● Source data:

BEGIN

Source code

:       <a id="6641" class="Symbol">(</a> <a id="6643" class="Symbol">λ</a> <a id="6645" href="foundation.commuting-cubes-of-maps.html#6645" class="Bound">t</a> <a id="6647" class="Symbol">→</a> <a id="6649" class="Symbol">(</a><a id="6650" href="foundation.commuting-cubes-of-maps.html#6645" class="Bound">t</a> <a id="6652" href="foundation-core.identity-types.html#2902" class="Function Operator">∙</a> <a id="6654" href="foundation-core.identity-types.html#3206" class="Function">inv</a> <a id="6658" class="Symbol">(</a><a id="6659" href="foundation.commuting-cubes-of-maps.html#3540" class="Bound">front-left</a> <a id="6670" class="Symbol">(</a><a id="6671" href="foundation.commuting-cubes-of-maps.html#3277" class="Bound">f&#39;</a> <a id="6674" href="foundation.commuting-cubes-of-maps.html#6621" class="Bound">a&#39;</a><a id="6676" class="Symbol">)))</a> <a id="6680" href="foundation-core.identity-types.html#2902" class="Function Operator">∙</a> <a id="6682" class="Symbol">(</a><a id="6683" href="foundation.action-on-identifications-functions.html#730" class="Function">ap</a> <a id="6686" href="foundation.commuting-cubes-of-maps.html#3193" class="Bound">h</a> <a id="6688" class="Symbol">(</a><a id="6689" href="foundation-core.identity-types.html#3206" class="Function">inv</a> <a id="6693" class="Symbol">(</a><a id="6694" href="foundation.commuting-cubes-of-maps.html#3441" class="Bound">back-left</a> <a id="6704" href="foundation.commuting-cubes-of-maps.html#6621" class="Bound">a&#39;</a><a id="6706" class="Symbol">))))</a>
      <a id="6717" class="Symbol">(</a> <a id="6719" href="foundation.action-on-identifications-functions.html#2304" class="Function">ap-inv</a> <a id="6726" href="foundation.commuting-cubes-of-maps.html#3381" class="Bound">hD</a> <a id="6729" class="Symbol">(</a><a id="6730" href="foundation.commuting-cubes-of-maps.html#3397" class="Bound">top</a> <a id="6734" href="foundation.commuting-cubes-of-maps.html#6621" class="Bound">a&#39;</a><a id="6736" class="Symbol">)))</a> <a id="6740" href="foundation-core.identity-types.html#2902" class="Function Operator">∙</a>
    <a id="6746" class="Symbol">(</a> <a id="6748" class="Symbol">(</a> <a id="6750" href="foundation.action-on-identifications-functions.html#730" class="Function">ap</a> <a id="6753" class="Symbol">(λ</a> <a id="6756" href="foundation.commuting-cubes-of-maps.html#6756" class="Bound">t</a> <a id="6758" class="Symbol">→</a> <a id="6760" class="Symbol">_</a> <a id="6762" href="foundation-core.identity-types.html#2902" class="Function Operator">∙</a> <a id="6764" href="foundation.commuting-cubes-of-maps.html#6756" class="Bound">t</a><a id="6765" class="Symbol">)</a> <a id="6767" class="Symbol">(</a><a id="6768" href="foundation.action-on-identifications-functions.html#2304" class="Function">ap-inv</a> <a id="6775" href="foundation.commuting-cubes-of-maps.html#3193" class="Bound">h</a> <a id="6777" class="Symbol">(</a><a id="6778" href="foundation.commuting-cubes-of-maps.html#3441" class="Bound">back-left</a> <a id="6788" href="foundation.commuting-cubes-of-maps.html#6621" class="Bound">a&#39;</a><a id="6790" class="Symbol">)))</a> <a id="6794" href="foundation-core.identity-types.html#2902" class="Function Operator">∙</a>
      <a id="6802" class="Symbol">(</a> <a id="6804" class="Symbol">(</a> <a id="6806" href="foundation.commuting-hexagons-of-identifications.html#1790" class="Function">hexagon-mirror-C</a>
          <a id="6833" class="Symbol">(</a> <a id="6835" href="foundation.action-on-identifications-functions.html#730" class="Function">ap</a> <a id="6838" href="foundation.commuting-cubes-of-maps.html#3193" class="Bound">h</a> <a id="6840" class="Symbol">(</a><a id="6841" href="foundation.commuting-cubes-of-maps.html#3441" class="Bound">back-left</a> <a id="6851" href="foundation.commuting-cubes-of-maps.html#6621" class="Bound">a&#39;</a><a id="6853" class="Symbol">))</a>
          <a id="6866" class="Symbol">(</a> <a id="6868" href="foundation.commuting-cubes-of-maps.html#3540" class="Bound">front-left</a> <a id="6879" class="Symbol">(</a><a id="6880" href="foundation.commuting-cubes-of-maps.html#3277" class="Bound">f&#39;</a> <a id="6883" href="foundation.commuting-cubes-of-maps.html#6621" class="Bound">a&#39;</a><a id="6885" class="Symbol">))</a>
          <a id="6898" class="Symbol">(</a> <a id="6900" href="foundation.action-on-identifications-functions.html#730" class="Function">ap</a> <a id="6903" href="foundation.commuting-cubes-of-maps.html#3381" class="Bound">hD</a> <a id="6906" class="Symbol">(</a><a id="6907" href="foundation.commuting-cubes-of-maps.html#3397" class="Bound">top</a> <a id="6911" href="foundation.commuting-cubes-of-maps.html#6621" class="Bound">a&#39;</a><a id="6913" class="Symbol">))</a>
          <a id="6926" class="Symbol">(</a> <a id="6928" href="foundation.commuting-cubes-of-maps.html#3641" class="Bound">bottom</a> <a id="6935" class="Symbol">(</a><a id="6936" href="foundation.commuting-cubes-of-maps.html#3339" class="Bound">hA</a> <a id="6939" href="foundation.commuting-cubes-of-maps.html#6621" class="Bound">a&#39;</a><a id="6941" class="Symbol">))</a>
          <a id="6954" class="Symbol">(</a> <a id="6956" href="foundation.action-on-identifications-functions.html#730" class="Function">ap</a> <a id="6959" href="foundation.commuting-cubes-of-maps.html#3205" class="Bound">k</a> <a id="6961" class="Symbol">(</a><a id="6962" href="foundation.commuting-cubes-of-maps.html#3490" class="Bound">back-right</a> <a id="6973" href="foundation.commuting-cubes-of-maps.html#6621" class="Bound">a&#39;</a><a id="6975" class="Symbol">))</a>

END

● Task item: Count the lines in the source data that contain the string "bottom", treating uppercase and lowercase letters as different, and give only the number.

● Answer to the exercise: 1